Bauformen der Imagination. Literature and Achitecture in Modernity (GW 704)
Based on the observation that literature and architecture have increasingly influenced each other since the 18th century, this Emmy Noether Program for Young Researchers seeks to investigate the dynamic interrelationships between the two art forms.
Our research will mainly focus on two specific time periods: the period of transition from the 18th to the 19th century, and the phase between 1910 and 1935. Both of these periods saw a boom in building construction, giving rise to special kinds of exchange between the fields of architecture and literature. While one can trace the significant influence of the ‘poetic’ on architecture in the period "around 1800," architecture seems to take the leading role during the 20th-century period of Classic Modernity, sparking important discussions and new perspectives in literature.
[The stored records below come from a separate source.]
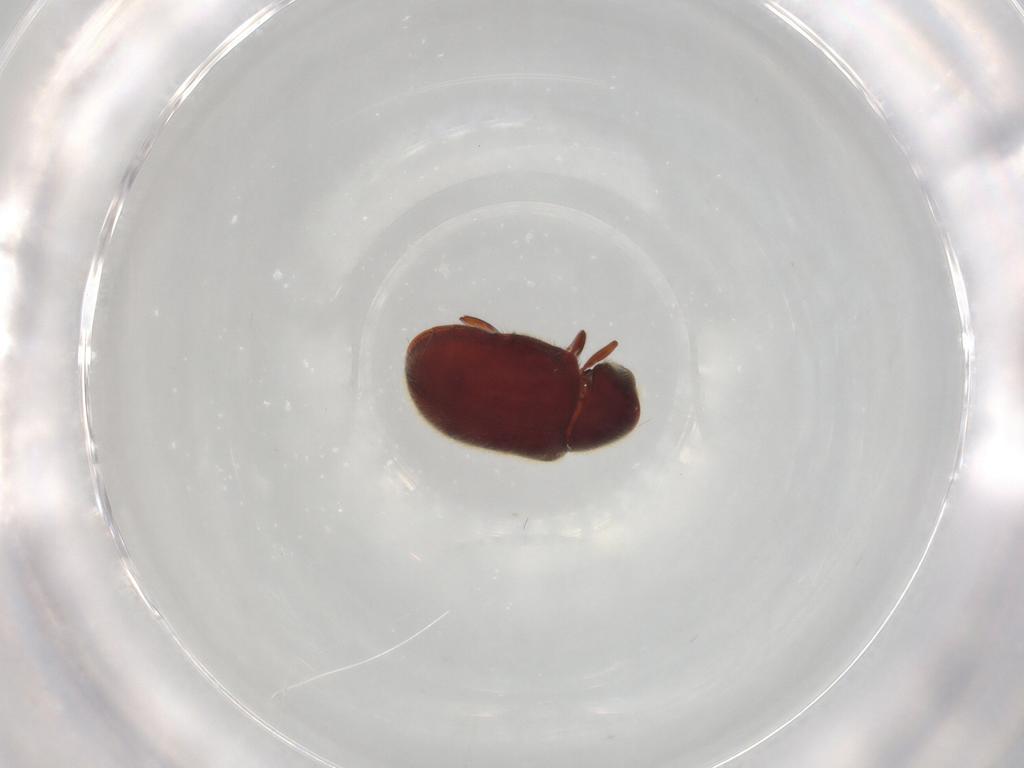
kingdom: Animalia
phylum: Arthropoda
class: Insecta
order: Coleoptera
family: Ptinidae
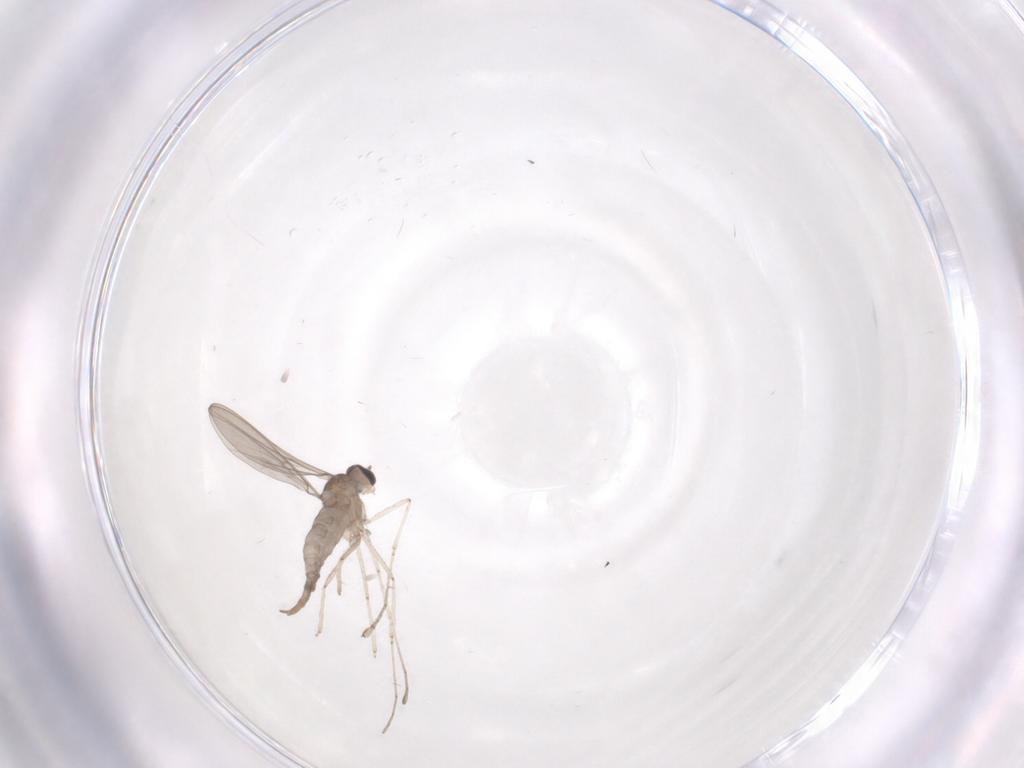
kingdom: Animalia
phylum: Arthropoda
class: Insecta
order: Diptera
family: Cecidomyiidae
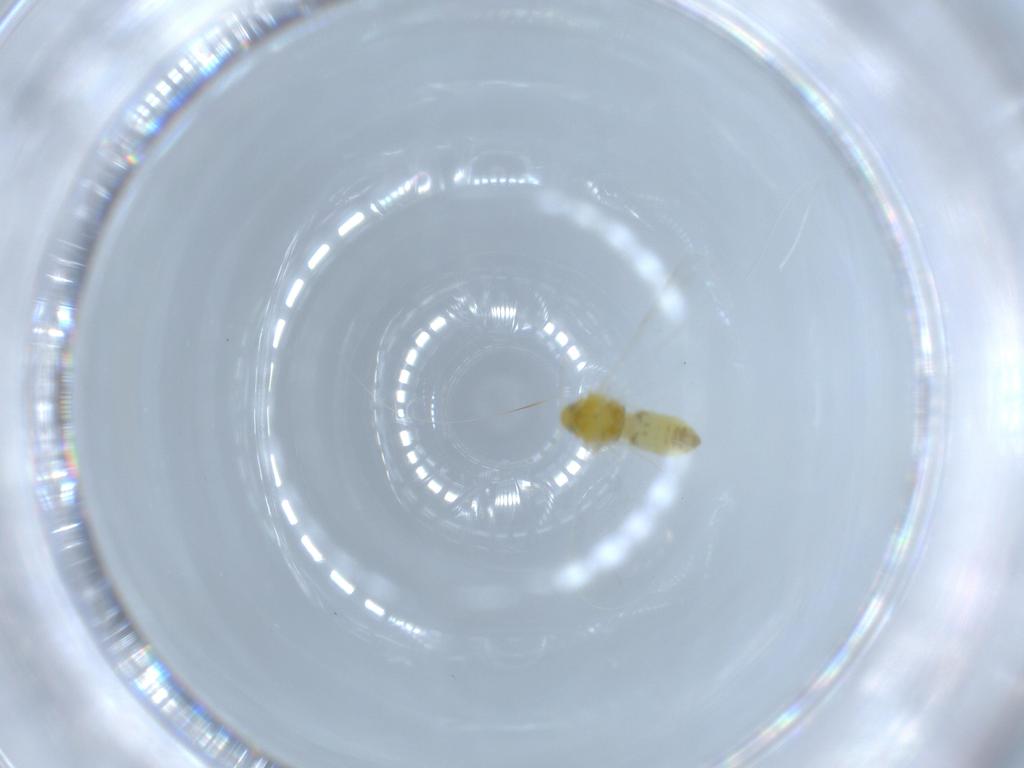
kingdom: Animalia
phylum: Arthropoda
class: Insecta
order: Hemiptera
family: Aleyrodidae
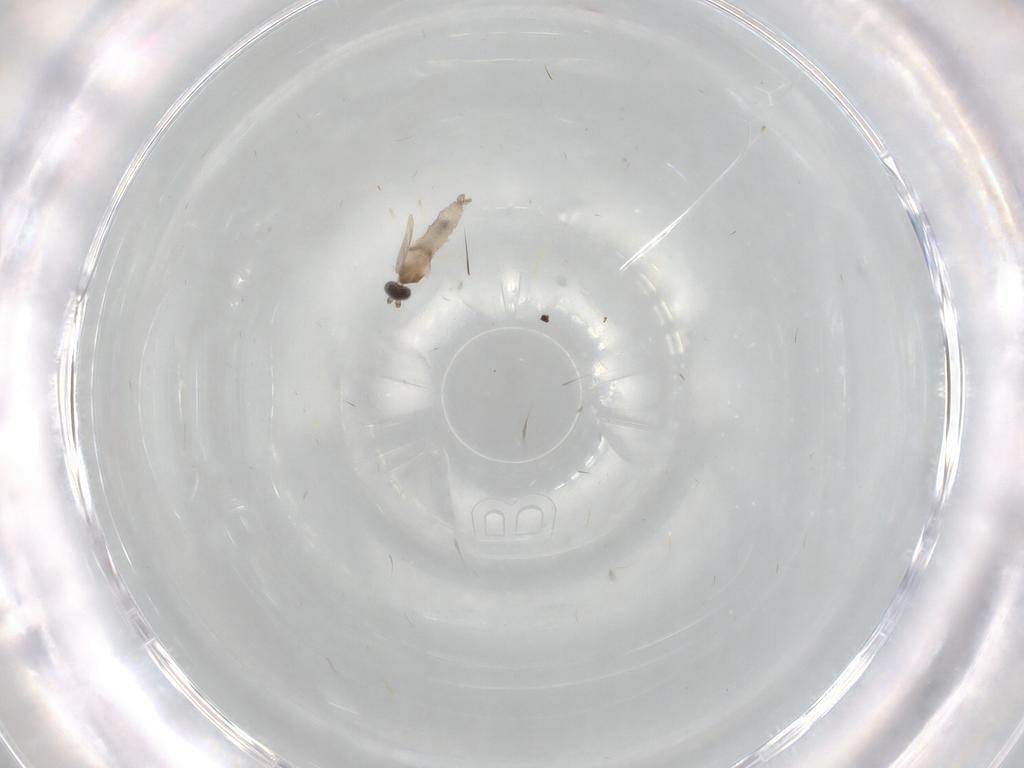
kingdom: Animalia
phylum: Arthropoda
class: Insecta
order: Diptera
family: Cecidomyiidae
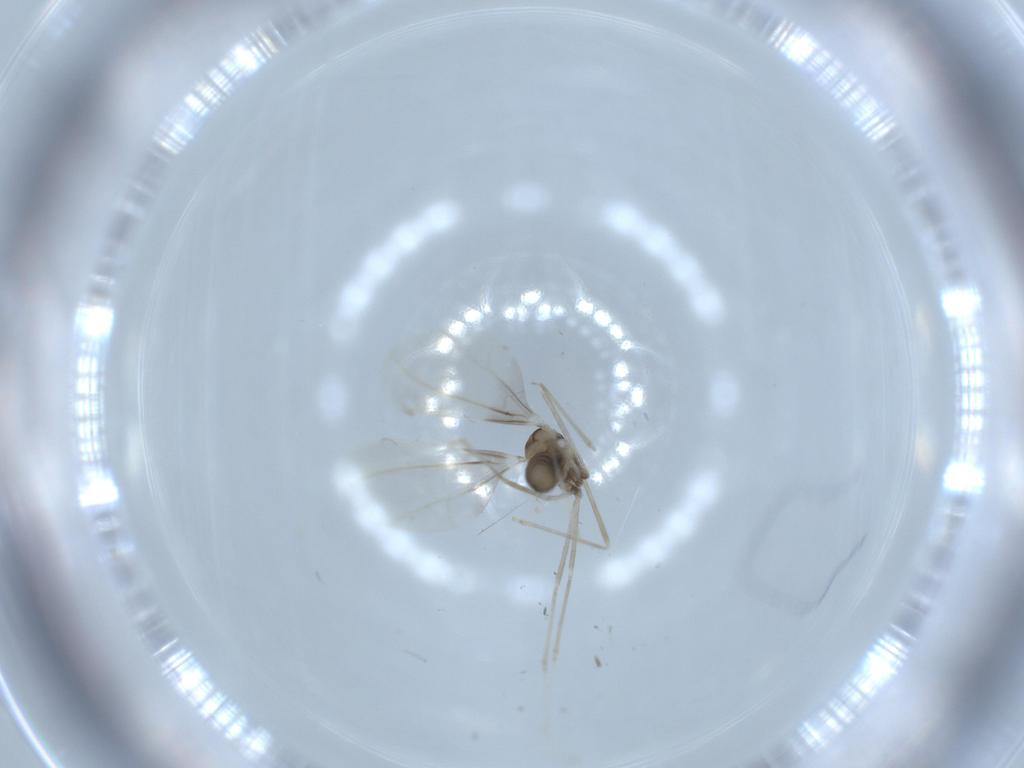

Based on exemplary case studies, we will investigate the (re-)presentation of architecture in fiction and the functions that the use and presentation of architectural metaphors and thoughts can have within the realm of literature. Conversely, we will also examine the critical or analytical possibilities that literature might offer architecture, investigating various aspects of literary influence on architectural aesthetics.Within this scope, our group follows a spatial-anthropological approach. Starting from the observation that literary texts around 1800 reveal an increasingly close symbolic connection between space and emotion, the group analyzes the development of new perspectives on the idea of the human subject itself, which subsequently is oftentimes conceived as being intrinsically spatial. The research group’s projects will seek to correlate and explore the complex entanglement between the contours of this new spatial conception of the subject and more general discourse(s) on architecture and literature.